# Problem statement
All lines of the material should be given again exactly.

# Data
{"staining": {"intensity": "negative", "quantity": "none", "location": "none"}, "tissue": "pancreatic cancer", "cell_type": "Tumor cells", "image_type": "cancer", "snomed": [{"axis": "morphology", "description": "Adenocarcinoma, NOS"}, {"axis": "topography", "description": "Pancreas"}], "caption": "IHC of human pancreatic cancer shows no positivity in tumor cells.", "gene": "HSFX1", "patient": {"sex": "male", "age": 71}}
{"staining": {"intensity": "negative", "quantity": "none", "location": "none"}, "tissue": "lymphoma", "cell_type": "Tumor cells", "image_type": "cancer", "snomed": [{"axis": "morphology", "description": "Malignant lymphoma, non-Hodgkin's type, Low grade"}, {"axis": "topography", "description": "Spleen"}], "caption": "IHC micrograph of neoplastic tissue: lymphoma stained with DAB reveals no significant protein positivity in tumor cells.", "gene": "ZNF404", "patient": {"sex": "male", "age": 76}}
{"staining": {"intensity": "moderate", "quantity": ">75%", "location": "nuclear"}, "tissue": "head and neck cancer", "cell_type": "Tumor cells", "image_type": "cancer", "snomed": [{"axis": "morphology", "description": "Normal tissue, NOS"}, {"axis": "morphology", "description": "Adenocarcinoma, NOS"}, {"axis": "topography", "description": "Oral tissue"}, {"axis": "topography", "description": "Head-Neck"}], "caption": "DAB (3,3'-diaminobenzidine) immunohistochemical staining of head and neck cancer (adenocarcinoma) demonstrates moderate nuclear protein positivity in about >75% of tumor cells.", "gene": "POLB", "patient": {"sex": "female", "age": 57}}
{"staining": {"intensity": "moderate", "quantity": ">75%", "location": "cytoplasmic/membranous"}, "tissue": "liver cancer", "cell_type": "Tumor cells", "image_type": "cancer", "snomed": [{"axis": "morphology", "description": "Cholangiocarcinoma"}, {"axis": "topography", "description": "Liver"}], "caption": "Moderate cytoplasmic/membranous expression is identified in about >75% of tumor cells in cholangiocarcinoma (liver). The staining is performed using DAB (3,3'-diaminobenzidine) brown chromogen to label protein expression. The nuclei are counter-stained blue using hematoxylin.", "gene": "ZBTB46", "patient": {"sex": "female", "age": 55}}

# Task solution
{"staining": {"intensity": "negative", "quantity": "none", "location": "none"}, "tissue": "pancreatic cancer", "cell_type": "Tumor cells", "image_type": "cancer", "snomed": [{"axis": "morphology", "description": "Adenocarcinoma, NOS"}, {"axis": "topography", "description": "Pancreas"}], "caption": "IHC of human pancreatic cancer shows no positivity in tumor cells.", "gene": "HSFX1", "patient": {"sex": "male", "age": 71}}
{"staining": {"intensity": "negative", "quantity": "none", "location": "none"}, "tissue": "lymphoma", "cell_type": "Tumor cells", "image_type": "cancer", "snomed": [{"axis": "morphology", "description": "Malignant lymphoma, non-Hodgkin's type, Low grade"}, {"axis": "topography", "description": "Spleen"}], "caption": "IHC micrograph of neoplastic tissue: lymphoma stained with DAB reveals no significant protein positivity in tumor cells.", "gene": "ZNF404", "patient": {"sex": "male", "age": 76}}
{"staining": {"intensity": "moderate", "quantity": ">75%", "location": "nuclear"}, "tissue": "head and neck cancer", "cell_type": "Tumor cells", "image_type": "cancer", "snomed": [{"axis": "morphology", "description": "Normal tissue, NOS"}, {"axis": "morphology", "description": "Adenocarcinoma, NOS"}, {"axis": "topography", "description": "Oral tissue"}, {"axis": "topography", "description": "Head-Neck"}], "caption": "DAB (3,3'-diaminobenzidine) immunohistochemical staining of head and neck cancer (adenocarcinoma) demonstrates moderate nuclear protein positivity in about >75% of tumor cells.", "gene": "POLB", "patient": {"sex": "female", "age": 57}}
{"staining": {"intensity": "moderate", "quantity": ">75%", "location": "cytoplasmic/membranous"}, "tissue": "liver cancer", "cell_type": "Tumor cells", "image_type": "cancer", "snomed": [{"axis": "morphology", "description": "Cholangiocarcinoma"}, {"axis": "topography", "description": "Liver"}], "caption": "Moderate cytoplasmic/membranous expression is identified in about >75% of tumor cells in cholangiocarcinoma (liver). The staining is performed using DAB (3,3'-diaminobenzidine) brown chromogen to label protein expression. The nuclei are counter-stained blue using hematoxylin.", "gene": "ZBTB46", "patient": {"sex": "female", "age": 55}}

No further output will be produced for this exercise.